§ STATED PROBLEM
Report each line of the records below that contains the string "skCircle". Letter case must match.

Dataset excerpts:
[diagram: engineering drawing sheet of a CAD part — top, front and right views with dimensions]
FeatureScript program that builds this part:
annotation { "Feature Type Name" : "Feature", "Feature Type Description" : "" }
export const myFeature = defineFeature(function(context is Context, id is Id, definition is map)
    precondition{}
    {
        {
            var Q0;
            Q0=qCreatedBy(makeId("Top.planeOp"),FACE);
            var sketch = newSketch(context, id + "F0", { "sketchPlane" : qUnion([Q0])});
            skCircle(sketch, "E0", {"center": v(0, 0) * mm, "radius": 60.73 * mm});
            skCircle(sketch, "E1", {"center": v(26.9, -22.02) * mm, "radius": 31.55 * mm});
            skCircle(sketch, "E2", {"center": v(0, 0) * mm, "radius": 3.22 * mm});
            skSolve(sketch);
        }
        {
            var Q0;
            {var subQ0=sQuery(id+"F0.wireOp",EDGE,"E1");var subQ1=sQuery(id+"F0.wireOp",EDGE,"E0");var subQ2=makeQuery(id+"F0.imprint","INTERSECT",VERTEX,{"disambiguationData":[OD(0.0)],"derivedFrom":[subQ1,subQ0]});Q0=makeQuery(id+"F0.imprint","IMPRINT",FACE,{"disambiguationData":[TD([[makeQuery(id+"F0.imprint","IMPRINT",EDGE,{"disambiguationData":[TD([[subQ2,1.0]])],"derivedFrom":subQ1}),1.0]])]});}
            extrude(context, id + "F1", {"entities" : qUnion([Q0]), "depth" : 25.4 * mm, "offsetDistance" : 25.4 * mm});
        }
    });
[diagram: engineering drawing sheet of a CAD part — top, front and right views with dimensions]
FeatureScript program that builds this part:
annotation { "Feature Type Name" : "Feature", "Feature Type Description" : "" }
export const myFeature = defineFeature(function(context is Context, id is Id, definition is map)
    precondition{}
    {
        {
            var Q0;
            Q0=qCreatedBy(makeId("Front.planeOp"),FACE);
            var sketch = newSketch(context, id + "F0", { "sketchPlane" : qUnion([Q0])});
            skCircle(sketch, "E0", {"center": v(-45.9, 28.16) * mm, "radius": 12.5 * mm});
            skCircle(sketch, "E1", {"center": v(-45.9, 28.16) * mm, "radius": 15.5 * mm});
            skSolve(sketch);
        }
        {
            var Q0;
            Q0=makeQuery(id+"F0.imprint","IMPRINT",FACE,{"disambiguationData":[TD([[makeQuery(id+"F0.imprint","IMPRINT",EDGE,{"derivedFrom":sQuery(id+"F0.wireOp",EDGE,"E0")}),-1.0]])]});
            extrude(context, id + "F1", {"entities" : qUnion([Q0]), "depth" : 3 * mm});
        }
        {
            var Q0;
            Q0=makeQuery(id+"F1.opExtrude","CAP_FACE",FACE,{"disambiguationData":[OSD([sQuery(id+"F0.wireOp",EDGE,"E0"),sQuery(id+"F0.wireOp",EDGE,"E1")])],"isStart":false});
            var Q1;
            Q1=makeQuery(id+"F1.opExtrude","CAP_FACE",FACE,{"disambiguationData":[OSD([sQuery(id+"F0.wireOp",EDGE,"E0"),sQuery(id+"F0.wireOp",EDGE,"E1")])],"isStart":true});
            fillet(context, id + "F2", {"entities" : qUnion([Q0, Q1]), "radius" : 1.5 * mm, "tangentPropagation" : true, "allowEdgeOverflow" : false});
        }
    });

§ TASK RESPONSE
            skCircle(sketch, "E0", {"center": v(0, 0) * mm, "radius": 60.73 * mm});
            skCircle(sketch, "E1", {"center": v(26.9, -22.02) * mm, "radius": 31.55 * mm});
            skCircle(sketch, "E2", {"center": v(0, 0) * mm, "radius": 3.22 * mm});
            skCircle(sketch, "E0", {"center": v(-45.9, 28.16) * mm, "radius": 12.5 * mm});
            skCircle(sketch, "E1", {"center": v(-45.9, 28.16) * mm, "radius": 15.5 * mm});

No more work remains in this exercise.